With globalisation picking up speed around the world, Japan’s business and educational communities are beginning to commit serious efforts to responding to this trend.
Today the business world recognises the necessity of cultivating people with a global outlook and is moving rapidly to secure such people. In response, universities are rapidly globalising their educational approaches, research activities and systems.
In the university world, since Global 30 Project in 2009 a number of measures have been implemented, including a project to train globally minded personnel and the Tobitate Scholarship Program, a support system for people studying abroad.
In parallel with these efforts, the rise of a number of overlapping initiatives aimed at municipal high schools in Tokyo is striking. Among these are the “Boot Camp to Train the Next Generation of Leaders,” Tobitate and Super Global High School (SGH).
One approach under discussion, as a partnership between junior high school and high school education, is a revamping of the university entrance exam system, under the theme of “connecting high schools with universities.” You are all no doubt aware of the many initiatives undertaken to this point, including focus on unofficial reports, entrance exams by referral and A0 entrance exams.
In March 2016 Japan’s Ministry of Education, Culture, Sports, Science and Technology (MEXT) announced the addition of new university entrance qualifications, namely GCE-A levels and the International Baccalaureate.
Amid this rising tide of opportunities it is no longer unusual for high school students to enter overseas university faculties directly, without first proceeding to a Japanese university. We have reached an era in which students are free to choose between a Japanese university and an overseas university that appeals to them.
However, the cost of proceeding directly from high school to an overseas university as an undergraduate student studying abroad is quite high in comparison with fixed-term study-abroad programs between Japanese and overseas high schools.

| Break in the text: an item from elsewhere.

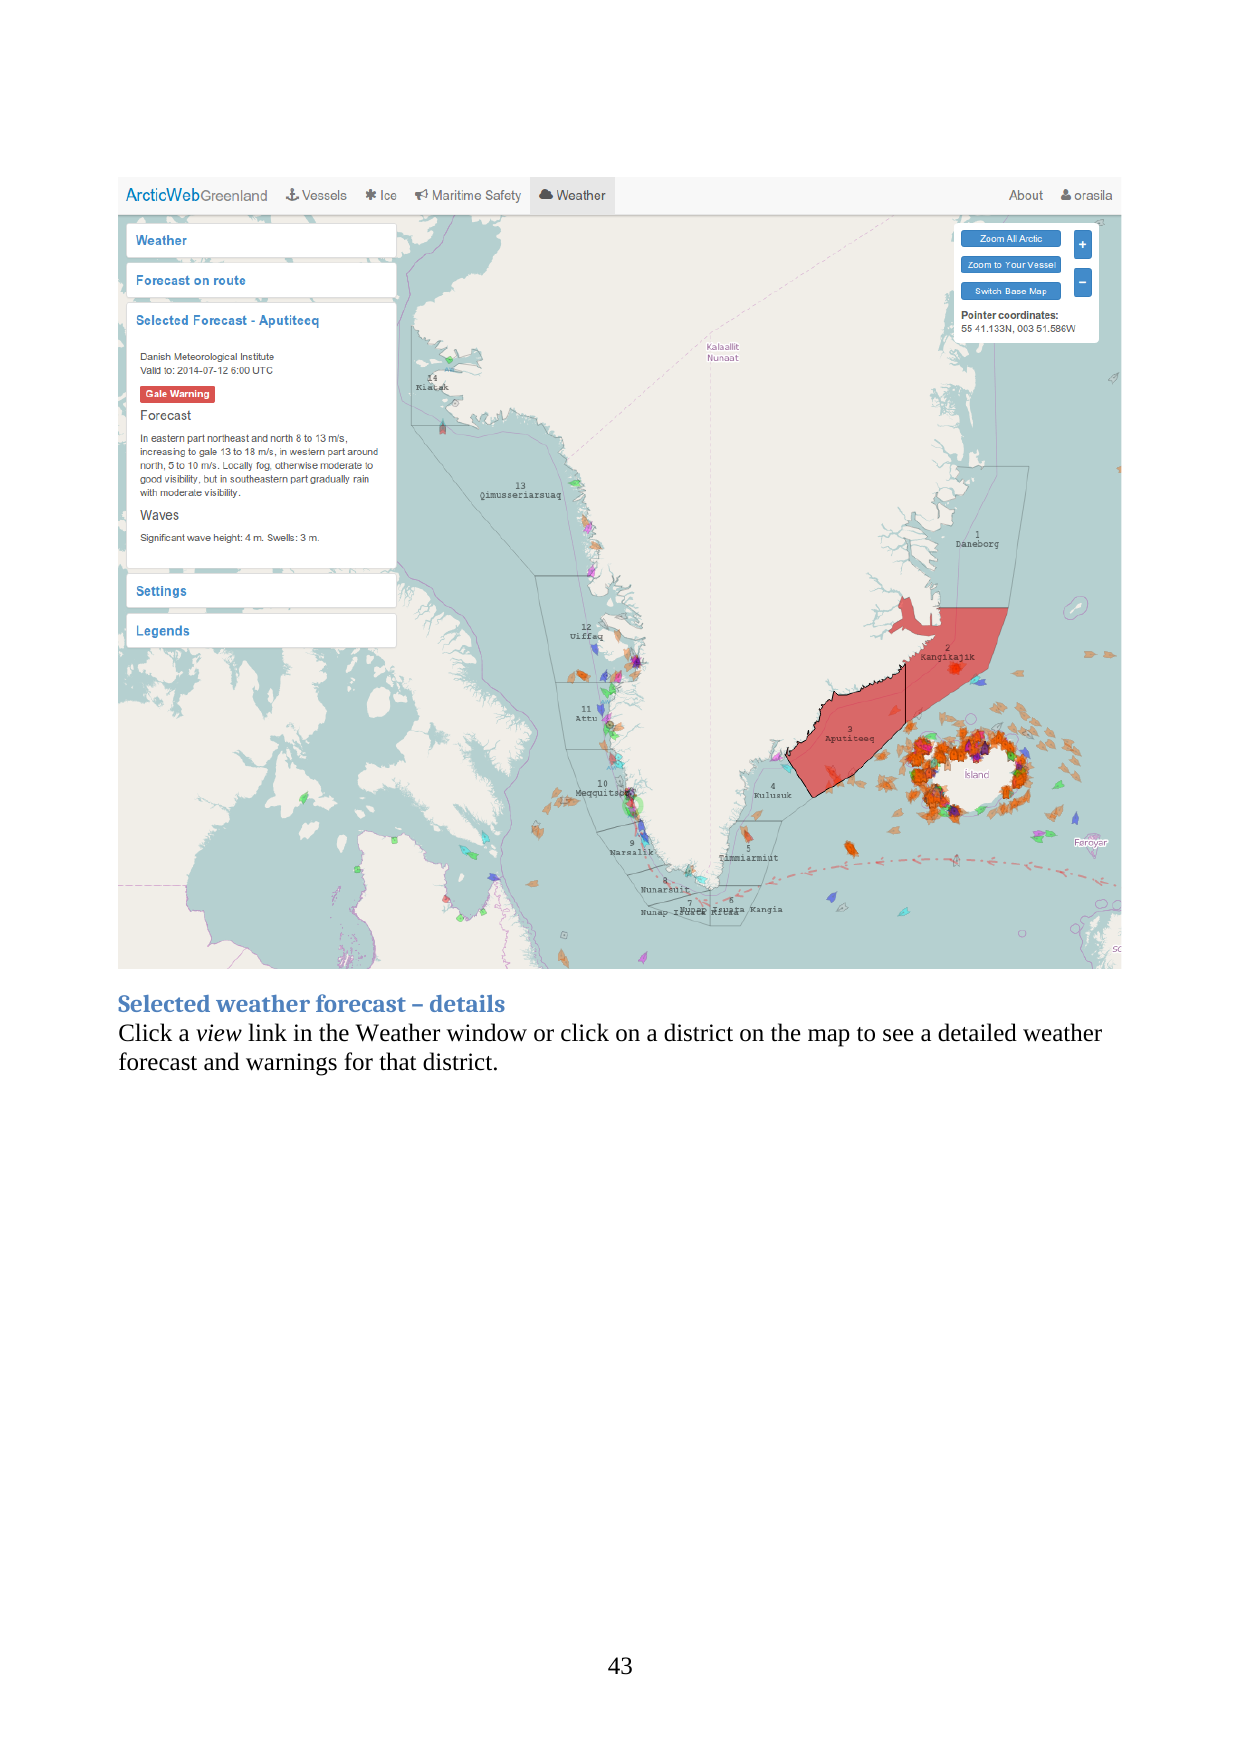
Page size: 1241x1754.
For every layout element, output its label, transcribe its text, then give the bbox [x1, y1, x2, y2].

picture [118, 177, 1122, 969]
subtitle Selected weather forecast – details [118, 990, 1122, 1018]
text Click a view link in the Weather window or click on a district on the map to see a detailed weather forecast and warnings for that district. [118, 1018, 1122, 1076]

In response to this state of affairs, the Tazaki Foundation provides comprehensive support for a five year program in which students begin at a public school in the United Kingdom and proceed to a British university. This approach is endorsed by national and public high schools in Tokyo and by MEXT.
Most programs aimed at globalisation of education in Japan are focused on the United States. Yet the UK has long boasted a high level of international competitiveness in education, backed by centuries of history and tradition. For example, Cambridge and Oxford are the only universities in the world that use the tutorial system, in which instructors and students work on a one-to-one basis.

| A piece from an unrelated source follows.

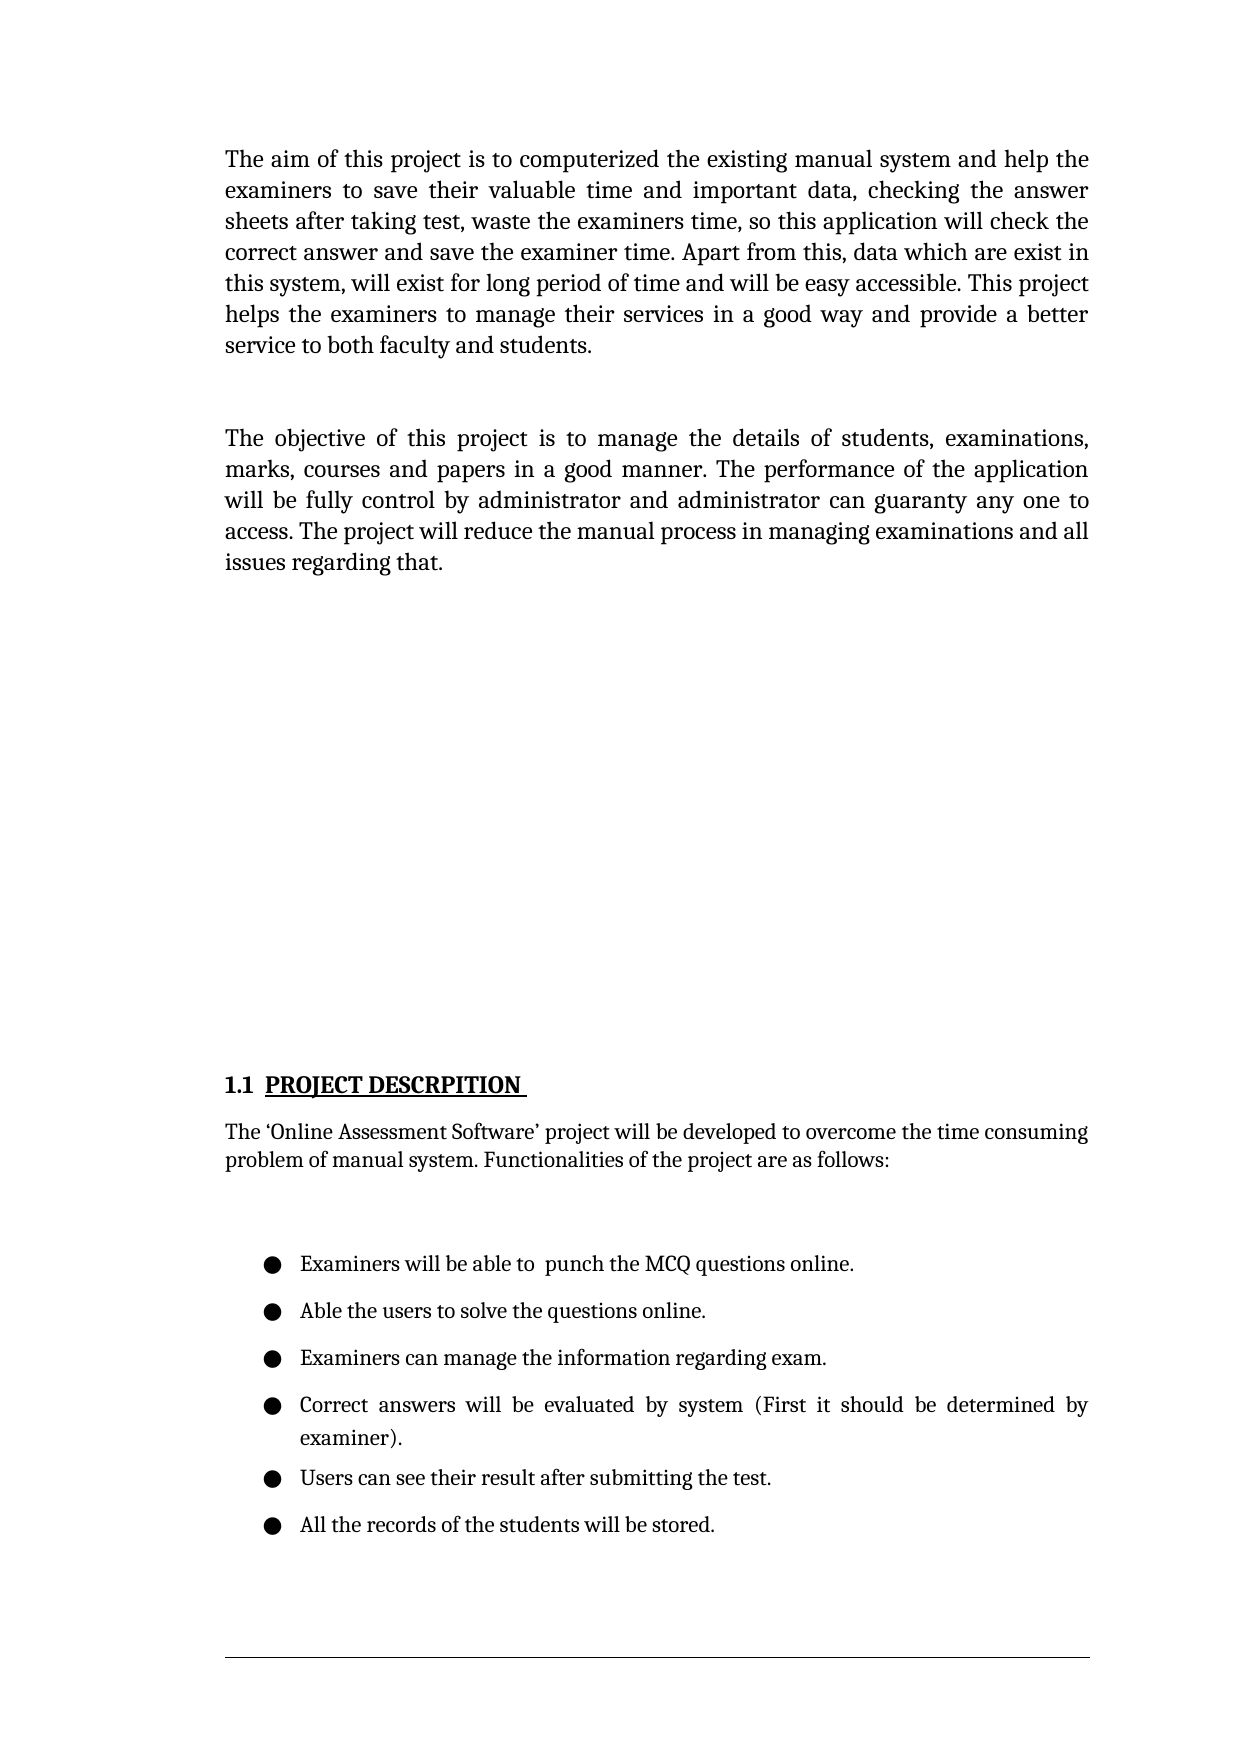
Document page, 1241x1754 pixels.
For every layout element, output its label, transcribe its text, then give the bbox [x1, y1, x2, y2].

I would like young Japanese people to grow in the future as multi-cultural individuals while holding fast to their identities as Japanese. I am convinced that an education in the UK is ideal for this purpose.
I hope that all of the parents will understand these aims and give their approval and support to the young people making this bold leap into an exciting future.
|July 1943||Born in Yokohama.|
|April 1962||Graduated from Tokyo Metropolitan Nishi High School.|
|September 1962||Commenced studying in the United Kingdom. Enrolled at Kingswood School, a public school (privately operated boarding school) in Bath, to qualify for British university entry examinations. At Kingswood, obtained A-levels in maths and physics and an S-level in advanced maths.|
|October 1964||Admitted to Downing College, University of Cambridge, to read mathematics and mathematical economics.|
|June 1967||Obtained BA(later MA) and graduated from the University of Cambridge.|
|June 1967||Joined the London Branch of Mitsubishi Corporation.|
|October 1968||Joined the London Branch of Continental Ore Corp.|
|April 1973||Joined the London Branch of Sumitomo Corporation.|
|November 1974||Established T. Tazaki & Co., Ltd. in London.
Under the aegis of T. Tazaki & Co., established numerous business operations as a pioneer in the British business world, including projects in recruitment (today’s JAC Recruitment), food services such as food importing, food wholesaling and restaurant operations (originally Tazaki Foods) and real-estate (today’s JAC Strattons).